The patenting of isolated DNA violates long-established Supreme Court precedent that prohibits the patenting of laws of nature, natural phenomena, products of nature, and abstract ideas… Patents on isolated DNA, whether small segments or whole genes, also violate the First Amendment because they block scientific inquiry into the patented DNA.

The human endeavor of science is impeded and the lives of many people are hindered, even being cut short, as a result of patents such as these.

As reported by CBS News on March 26, 2012

The Supreme Court on Monday threw out a lower court ruling allowing human genes to be patented, a topic of enormous interest to cancer researchers, patients and drug makers.

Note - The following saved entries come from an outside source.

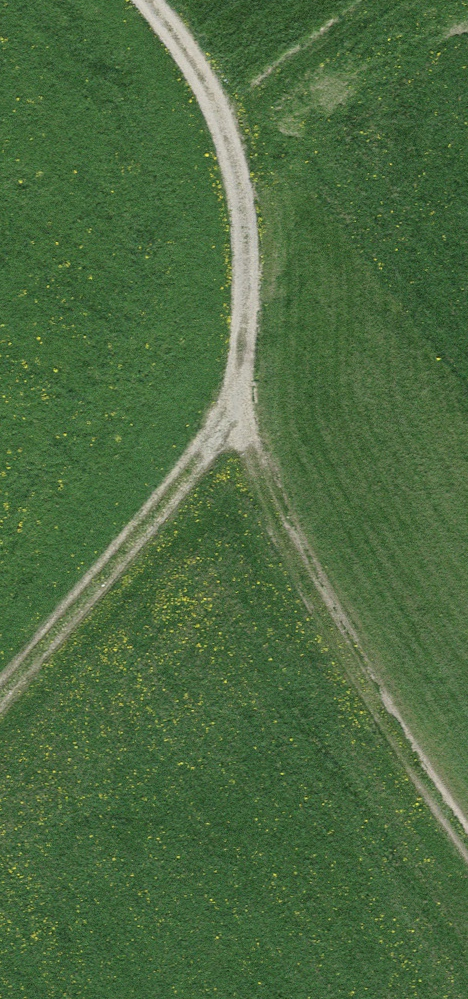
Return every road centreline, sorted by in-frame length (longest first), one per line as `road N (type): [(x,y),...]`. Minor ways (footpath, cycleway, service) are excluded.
road 1 (track): [(238,404),(303,569),(467,844)]
road 2 (track): [(238,404),(248,269),(228,143),(170,25),(148,0)]
road 3 (track): [(0,692),(143,529),(238,404)]

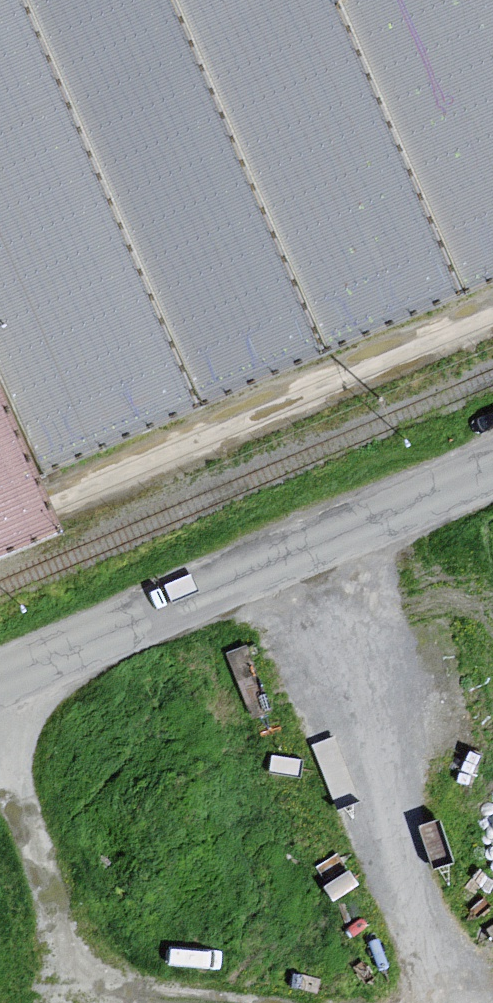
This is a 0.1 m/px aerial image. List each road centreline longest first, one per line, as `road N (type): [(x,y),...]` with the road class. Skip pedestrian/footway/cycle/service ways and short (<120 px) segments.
road 1 (unclassified): [(0,672),(492,459)]
road 2 (track): [(0,762),(83,989),(160,1002)]

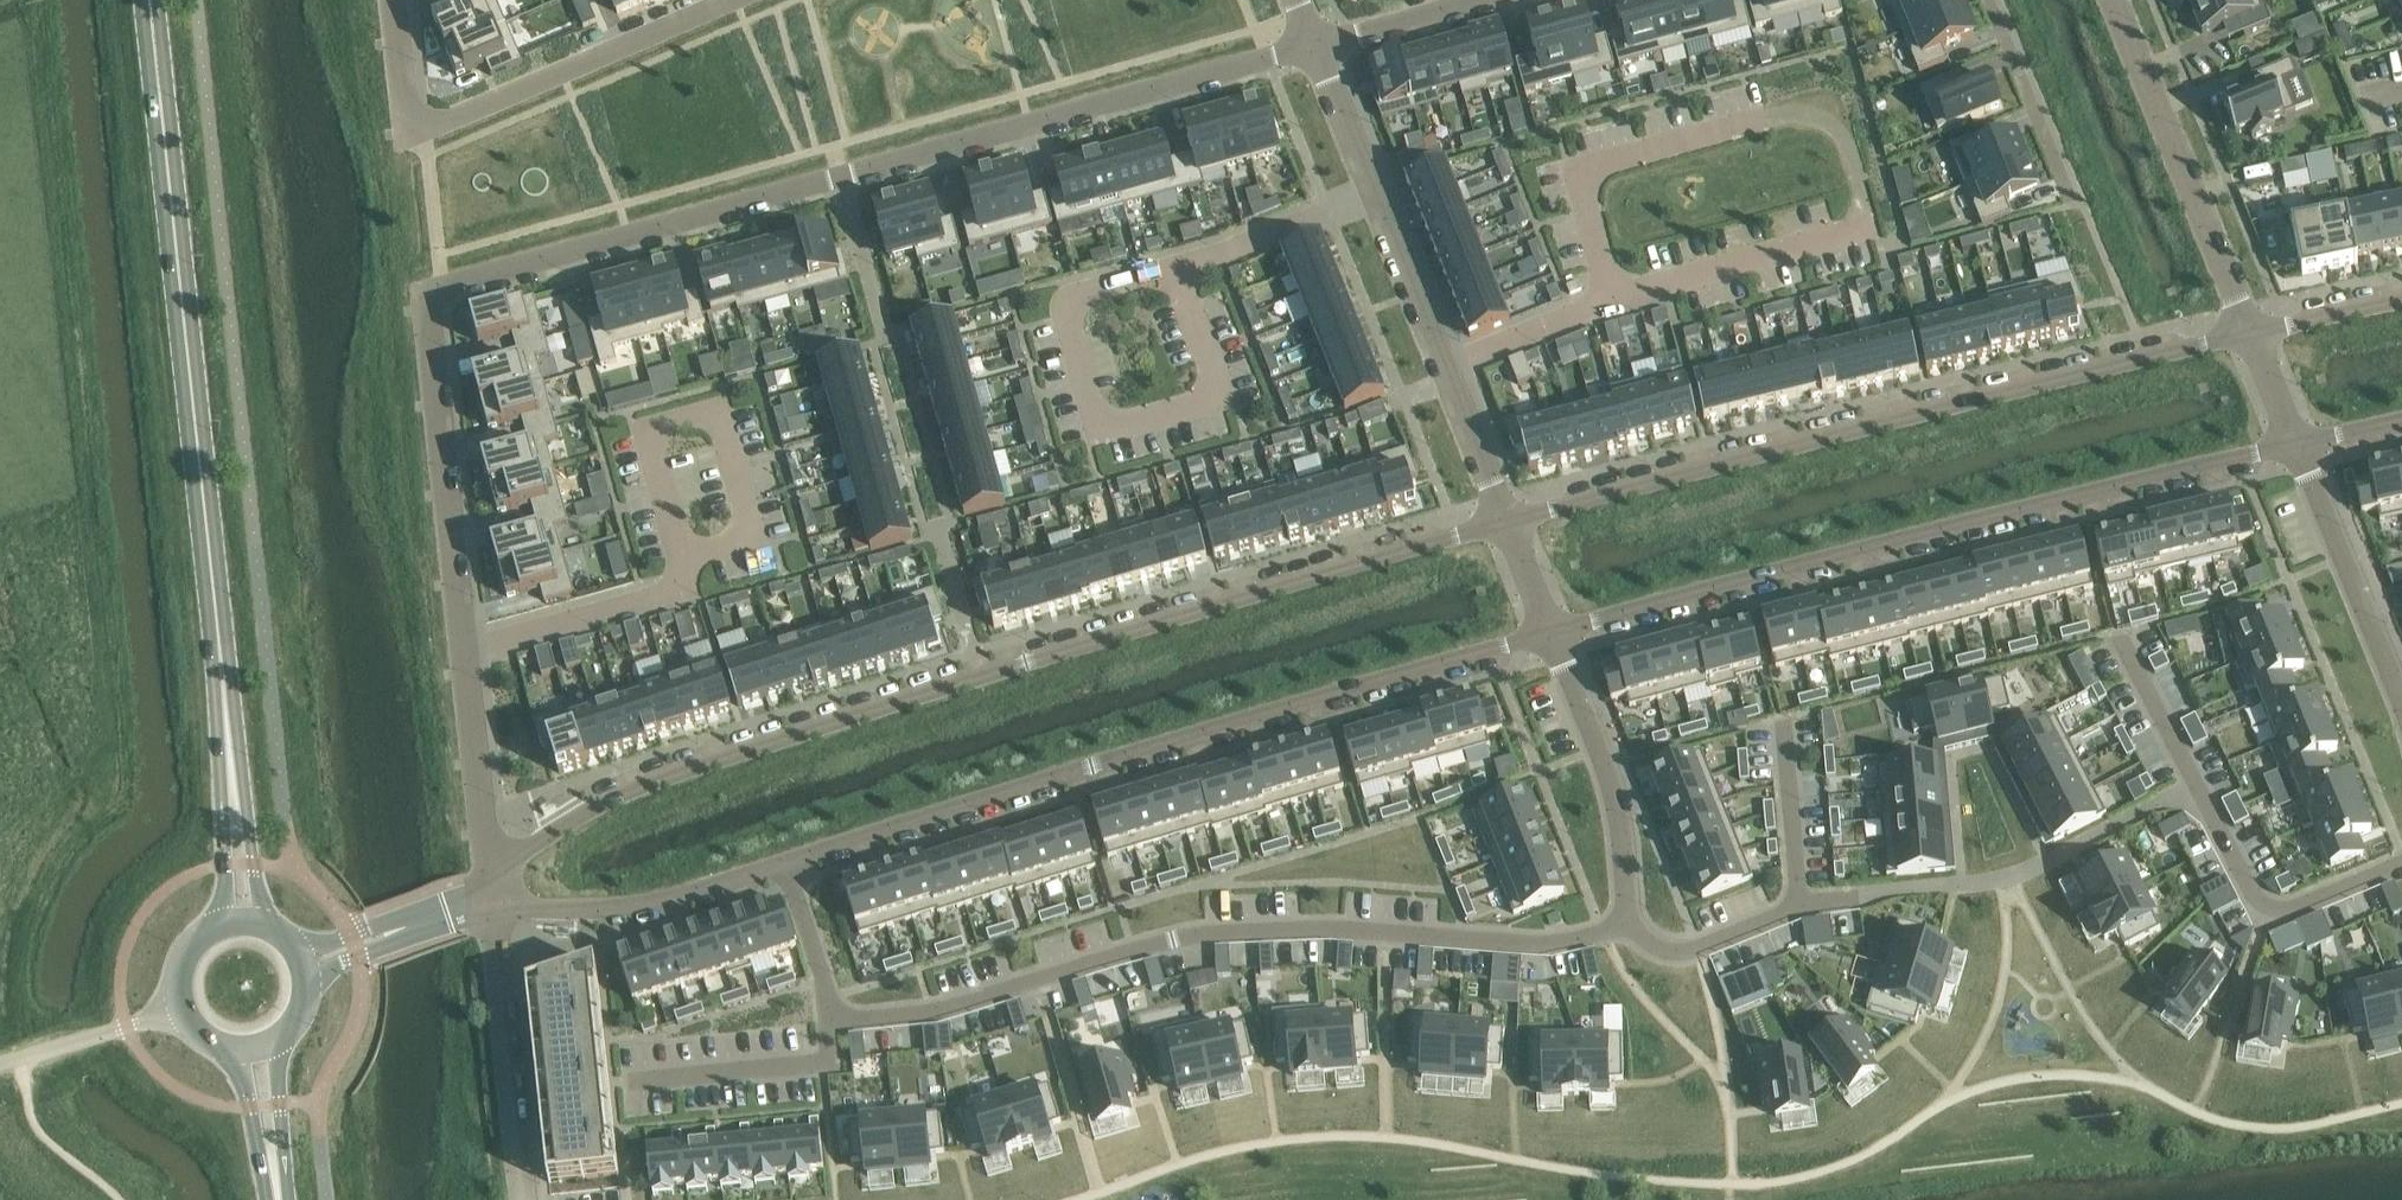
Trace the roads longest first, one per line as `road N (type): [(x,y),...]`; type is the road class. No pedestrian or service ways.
road 1 (residential): [(1319,42),(442,285),(427,319),(477,813),(499,899)]
road 2 (tertiary): [(1505,520),(668,773),(618,792),(535,844),(499,899)]
road 3 (residential): [(784,859),(828,997),(838,1015),(857,1018),(931,1012),(1199,934),(1330,929),(1547,944),(1624,919)]
road 4 (tertiary): [(784,859),(1550,631)]
road 5 (secondary): [(232,782),(150,0)]
road 6 (tertiary): [(1550,631),(2298,441)]
road 7 (tertiary): [(2251,330),(1505,520)]
road 8 (residential): [(1319,42),(1505,520)]
road 9 (residential): [(728,0),(428,127),(407,116),(393,0)]
road 10 (residential): [(1798,906),(2006,880),(2195,791)]
road 11 (unclassified): [(2251,330),(2113,0)]
road 12 (residential): [(499,899),(491,937),(518,1199)]
road 13 (residential): [(1550,631),(1608,779),(1624,919)]
road 14 (tertiary): [(499,899),(534,908),(608,908),(784,859)]
road 15 (residential): [(2401,710),(2298,441)]
road 16 (residential): [(2195,791),(2247,890),(2269,913),(2401,862)]
road 17 (residential): [(1988,0),(2072,204)]
road 18 (residential): [(1624,919),(1658,946),(1684,953),(1798,906)]
road 19 (residential): [(1798,906),(1780,717)]
road 20 (unclassified): [(180,1006),(0,1061)]
road 21 (residential): [(2116,631),(2195,791)]
road 22 (secondary): [(226,1050),(242,1070),(278,1195)]
road 23 (secondary): [(278,1195),(280,1040)]
road 24 (tertiary): [(2401,300),(2251,330)]
road 25 (secondary): [(232,782),(212,930)]
road 26 (secondary): [(265,927),(249,833),(232,782)]
road 27 (residential): [(1460,0),(1319,42)]
road 28 (unclassified): [(2298,441),(2251,330)]

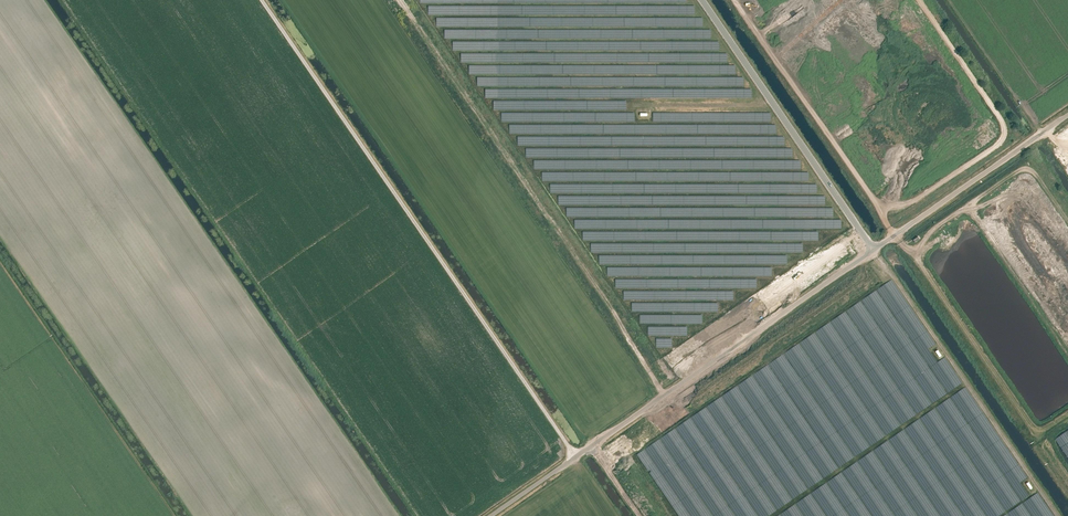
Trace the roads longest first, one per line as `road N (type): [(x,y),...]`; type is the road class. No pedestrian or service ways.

The court overturned patents belonging to Myriad Genetics Inc. of Salt Lake City on two genes linked to increased risk of breast and ovarian cancer.

This came as a result of a court opinion that was reached, as reported on Patently-O, only days before in the case of Mayo v Prometheus in which the Supreme Court held that “the personalized medicine dosing process invented by Prometheus is not eligible for patent protection because the process is effectively an unpatentable law of nature. This decision reverses the Court of Appeals for the Federal Circuit’s holding that the claims were patentable because they included substantial physical limitations.”

I am very happy to see that we’re taking a step back to reexamine an unjust ruling. Patenting genes, or any other product of nature, hinders scientific progress and lives. Money should not hold significant weight against the lives of human beings. Science is a human endeavor and it is more than a mere body of collected facts to be exploited for personal gain; it is a humble means to great ends. When used correctly it is a bright flame which can be used to beat back the enveloping darkness of ignorance and delusion — improving lives and livelihood. When treated by the unjust, science can be used as tool of the avaricious.

By virtue of being human, we have limitations, a burka through which we have only a thin window into the knowledge of truth and yet there are those among us who would close the window further — letting light peak in only when it would give them the advantage.